### [ACTIVITY]
Go through the data line by line from the top, retyping each exactly, and end with the line that contains "ring dip: (882, 967)".

### [TASK MATERIAL]

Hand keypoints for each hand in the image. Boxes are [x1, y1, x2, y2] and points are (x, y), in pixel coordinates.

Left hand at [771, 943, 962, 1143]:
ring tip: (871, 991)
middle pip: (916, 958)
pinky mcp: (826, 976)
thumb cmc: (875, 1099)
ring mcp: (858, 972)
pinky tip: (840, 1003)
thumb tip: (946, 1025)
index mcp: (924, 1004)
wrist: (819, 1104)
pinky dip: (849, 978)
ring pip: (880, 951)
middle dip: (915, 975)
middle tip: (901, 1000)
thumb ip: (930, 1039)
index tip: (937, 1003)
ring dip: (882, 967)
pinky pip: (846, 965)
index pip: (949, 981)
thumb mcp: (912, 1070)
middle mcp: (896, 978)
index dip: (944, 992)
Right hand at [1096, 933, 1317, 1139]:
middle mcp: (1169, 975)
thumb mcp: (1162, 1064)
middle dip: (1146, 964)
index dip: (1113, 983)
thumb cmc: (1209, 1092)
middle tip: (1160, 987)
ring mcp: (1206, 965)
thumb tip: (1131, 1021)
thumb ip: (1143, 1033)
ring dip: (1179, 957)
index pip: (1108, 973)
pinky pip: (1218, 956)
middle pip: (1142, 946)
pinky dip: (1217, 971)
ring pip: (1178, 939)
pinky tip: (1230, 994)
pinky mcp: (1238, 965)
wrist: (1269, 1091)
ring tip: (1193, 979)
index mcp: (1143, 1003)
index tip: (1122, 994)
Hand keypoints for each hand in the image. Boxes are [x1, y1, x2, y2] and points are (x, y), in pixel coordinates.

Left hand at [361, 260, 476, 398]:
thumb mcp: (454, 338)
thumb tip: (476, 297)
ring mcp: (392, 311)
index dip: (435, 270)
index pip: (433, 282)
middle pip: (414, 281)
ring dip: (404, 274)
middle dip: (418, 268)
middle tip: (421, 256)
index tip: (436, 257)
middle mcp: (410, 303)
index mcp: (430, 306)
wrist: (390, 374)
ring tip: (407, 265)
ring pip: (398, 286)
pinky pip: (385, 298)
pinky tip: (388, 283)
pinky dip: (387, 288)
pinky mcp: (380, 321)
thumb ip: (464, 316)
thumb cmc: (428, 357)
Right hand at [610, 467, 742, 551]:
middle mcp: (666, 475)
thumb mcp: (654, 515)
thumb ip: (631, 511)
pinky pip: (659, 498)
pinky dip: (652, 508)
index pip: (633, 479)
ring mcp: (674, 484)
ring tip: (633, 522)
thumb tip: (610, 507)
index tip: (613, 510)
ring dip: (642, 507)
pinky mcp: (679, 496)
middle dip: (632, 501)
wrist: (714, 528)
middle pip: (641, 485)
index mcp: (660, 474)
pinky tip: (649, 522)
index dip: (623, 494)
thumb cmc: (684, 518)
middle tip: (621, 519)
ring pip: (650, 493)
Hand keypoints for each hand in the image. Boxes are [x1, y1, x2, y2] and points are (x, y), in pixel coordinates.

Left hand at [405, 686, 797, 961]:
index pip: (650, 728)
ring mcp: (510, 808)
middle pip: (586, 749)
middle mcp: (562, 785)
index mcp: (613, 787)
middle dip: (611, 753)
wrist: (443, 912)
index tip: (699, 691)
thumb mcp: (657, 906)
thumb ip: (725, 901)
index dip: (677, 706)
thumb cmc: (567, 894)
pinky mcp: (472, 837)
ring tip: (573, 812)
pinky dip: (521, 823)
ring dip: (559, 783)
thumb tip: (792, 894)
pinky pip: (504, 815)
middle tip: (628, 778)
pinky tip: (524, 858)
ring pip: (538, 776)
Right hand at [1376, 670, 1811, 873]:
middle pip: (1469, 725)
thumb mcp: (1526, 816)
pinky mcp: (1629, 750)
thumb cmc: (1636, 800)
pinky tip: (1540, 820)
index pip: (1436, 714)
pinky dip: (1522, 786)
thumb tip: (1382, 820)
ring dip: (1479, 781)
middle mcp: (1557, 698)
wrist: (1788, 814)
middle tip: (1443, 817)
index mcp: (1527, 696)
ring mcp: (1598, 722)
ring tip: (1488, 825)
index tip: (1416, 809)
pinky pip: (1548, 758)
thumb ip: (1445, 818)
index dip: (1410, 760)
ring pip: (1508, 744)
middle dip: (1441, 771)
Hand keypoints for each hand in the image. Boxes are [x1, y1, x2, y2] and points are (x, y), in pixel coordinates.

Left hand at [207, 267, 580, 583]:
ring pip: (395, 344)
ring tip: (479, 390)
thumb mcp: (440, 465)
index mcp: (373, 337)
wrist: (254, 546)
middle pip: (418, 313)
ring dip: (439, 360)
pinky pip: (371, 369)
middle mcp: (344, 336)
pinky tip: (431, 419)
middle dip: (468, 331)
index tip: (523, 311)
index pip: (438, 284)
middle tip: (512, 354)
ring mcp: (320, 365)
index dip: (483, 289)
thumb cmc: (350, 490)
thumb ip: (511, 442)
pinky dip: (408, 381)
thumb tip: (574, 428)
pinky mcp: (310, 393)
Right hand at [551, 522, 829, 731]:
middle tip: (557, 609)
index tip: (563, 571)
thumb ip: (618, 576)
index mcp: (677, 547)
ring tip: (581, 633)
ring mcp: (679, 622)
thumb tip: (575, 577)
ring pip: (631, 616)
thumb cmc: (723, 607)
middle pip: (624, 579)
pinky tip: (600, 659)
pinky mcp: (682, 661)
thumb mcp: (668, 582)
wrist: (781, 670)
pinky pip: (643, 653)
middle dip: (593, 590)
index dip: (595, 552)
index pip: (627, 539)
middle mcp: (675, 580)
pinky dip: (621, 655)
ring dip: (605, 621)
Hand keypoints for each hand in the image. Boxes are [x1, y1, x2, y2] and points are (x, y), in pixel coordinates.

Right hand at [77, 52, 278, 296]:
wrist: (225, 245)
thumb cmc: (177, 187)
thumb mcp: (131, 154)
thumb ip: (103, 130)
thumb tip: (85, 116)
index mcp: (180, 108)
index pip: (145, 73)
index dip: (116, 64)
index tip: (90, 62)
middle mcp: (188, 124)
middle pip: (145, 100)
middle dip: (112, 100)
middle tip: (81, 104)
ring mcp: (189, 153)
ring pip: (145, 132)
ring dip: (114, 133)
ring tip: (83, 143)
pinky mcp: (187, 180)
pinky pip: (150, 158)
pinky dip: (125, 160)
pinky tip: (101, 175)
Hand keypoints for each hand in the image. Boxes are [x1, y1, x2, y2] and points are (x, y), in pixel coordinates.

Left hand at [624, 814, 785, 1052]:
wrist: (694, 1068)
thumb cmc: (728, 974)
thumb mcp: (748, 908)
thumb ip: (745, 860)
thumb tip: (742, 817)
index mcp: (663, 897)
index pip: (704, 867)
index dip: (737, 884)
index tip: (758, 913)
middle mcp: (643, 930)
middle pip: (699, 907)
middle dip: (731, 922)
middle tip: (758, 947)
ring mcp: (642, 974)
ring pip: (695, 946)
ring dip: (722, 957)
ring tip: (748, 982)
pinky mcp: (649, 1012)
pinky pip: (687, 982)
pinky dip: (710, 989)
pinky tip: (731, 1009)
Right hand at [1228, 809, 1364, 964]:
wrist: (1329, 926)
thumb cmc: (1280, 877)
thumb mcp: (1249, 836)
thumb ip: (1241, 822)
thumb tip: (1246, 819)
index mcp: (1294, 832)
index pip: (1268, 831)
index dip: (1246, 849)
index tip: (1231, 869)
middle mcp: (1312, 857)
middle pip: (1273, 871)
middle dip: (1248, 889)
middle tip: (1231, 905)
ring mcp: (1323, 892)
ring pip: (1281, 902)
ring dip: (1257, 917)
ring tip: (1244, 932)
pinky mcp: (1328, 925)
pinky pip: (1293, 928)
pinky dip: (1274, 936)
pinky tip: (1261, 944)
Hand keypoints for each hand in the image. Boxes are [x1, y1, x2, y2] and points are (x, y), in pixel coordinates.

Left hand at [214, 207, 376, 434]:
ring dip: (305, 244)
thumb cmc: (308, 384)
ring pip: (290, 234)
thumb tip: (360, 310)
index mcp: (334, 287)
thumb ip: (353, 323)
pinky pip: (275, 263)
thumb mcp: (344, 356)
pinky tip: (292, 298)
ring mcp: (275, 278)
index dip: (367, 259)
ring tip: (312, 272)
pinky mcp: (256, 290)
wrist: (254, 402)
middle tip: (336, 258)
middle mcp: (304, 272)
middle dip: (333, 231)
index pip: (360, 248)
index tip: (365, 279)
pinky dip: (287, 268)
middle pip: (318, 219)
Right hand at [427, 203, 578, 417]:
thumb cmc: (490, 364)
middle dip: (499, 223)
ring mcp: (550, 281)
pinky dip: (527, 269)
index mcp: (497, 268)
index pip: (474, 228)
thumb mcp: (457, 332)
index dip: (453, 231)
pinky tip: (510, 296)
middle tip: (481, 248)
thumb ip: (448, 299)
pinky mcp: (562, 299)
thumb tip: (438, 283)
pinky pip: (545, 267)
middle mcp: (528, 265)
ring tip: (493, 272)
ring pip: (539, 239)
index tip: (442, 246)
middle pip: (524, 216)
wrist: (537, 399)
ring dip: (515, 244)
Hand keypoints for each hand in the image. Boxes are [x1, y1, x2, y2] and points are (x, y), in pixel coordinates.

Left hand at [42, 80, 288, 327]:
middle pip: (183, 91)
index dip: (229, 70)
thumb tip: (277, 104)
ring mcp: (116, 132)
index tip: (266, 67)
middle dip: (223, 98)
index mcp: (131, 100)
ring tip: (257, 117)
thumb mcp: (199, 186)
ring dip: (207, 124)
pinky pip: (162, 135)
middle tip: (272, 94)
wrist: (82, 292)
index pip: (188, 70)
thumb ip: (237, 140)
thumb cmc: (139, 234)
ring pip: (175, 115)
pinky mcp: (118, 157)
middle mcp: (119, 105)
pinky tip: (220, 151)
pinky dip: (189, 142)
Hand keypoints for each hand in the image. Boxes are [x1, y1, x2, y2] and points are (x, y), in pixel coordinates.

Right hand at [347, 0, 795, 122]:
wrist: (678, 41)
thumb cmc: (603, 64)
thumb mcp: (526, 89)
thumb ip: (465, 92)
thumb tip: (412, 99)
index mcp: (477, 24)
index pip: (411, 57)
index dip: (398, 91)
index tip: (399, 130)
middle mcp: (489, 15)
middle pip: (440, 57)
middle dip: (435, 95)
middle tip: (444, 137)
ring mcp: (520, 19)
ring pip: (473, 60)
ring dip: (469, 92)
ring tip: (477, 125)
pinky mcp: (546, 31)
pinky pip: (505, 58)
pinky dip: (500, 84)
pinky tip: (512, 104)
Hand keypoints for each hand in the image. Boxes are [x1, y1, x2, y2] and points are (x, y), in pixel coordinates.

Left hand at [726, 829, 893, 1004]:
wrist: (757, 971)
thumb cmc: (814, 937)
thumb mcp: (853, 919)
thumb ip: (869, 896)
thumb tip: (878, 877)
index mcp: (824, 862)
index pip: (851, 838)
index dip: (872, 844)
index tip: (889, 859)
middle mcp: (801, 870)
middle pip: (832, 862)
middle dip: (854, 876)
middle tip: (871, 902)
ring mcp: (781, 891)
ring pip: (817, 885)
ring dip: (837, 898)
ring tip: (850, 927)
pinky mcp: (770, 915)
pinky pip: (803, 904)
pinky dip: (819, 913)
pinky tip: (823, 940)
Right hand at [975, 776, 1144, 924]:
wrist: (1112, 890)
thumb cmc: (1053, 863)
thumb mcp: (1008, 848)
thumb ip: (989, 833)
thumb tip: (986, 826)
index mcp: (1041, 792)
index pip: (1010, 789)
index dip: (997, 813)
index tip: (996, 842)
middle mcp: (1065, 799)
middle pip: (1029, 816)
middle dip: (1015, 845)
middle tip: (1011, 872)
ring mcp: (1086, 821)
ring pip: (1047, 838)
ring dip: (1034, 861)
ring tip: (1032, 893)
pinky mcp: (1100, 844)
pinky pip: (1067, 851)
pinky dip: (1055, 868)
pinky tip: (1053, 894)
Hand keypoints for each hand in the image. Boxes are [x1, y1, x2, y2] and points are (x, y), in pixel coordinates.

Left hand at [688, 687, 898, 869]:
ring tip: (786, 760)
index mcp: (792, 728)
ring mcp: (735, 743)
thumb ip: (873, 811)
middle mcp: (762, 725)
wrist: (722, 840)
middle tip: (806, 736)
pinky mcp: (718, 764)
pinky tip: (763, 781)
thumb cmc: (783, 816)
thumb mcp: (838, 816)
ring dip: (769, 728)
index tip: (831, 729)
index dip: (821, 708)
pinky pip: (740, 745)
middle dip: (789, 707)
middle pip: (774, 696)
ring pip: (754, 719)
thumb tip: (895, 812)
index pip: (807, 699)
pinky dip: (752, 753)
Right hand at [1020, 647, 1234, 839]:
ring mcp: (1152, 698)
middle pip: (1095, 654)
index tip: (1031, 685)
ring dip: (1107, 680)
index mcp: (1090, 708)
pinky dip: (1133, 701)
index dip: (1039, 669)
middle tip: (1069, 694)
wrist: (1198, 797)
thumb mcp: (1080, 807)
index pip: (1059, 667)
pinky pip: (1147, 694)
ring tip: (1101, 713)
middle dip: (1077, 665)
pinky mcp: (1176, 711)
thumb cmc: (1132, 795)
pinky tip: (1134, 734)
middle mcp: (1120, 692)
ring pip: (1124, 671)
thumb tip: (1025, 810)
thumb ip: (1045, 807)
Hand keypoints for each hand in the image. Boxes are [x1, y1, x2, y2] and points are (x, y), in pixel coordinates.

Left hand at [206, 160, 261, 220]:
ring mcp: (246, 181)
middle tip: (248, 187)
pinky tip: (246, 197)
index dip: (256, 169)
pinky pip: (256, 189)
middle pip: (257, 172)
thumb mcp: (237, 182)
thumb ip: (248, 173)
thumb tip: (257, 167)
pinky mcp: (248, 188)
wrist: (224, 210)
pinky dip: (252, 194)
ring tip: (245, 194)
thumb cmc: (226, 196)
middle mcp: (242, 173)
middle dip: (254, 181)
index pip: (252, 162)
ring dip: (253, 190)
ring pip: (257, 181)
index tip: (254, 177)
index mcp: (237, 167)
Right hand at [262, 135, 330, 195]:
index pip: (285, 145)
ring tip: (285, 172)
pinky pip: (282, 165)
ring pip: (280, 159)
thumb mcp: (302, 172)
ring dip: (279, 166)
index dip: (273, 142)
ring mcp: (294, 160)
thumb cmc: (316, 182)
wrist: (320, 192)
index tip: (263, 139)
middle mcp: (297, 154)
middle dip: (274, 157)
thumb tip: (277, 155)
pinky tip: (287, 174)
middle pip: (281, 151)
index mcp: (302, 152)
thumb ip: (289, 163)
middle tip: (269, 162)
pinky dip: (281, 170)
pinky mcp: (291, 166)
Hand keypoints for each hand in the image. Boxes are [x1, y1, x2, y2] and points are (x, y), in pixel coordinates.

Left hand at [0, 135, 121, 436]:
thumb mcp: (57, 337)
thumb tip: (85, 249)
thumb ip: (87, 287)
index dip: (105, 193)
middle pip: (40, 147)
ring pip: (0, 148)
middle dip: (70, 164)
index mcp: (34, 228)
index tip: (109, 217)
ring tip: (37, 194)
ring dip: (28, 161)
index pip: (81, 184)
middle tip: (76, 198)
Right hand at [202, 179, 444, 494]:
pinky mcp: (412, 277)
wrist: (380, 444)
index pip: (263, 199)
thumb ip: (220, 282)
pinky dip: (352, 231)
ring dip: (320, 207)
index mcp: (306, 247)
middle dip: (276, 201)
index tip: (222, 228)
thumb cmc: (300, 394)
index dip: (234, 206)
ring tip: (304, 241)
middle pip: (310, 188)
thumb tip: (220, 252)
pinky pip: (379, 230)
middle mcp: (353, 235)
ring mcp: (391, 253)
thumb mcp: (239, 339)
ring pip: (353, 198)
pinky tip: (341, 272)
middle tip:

### [ANSWER TO THIS TASK]
Hand keypoints for each hand in the image. Boxes are [x1, y1, x2, y2] and points are (x, y), in pixel coordinates.

Left hand at [771, 943, 962, 1143]:
ring tip: (871, 991)
middle pip: (916, 958)
pinky mcp: (826, 976)
thumb cmc: (875, 1099)
ring mcp: (858, 972)
pinky tip: (840, 1003)
thumb tip: (946, 1025)
index mcp: (924, 1004)
wrist: (819, 1104)
pinky dip: (849, 978)
ring pip: (880, 951)
middle dip: (915, 975)
middle tip: (901, 1000)
thumb ip: (930, 1039)
index tip: (937, 1003)
ring dip: (882, 967)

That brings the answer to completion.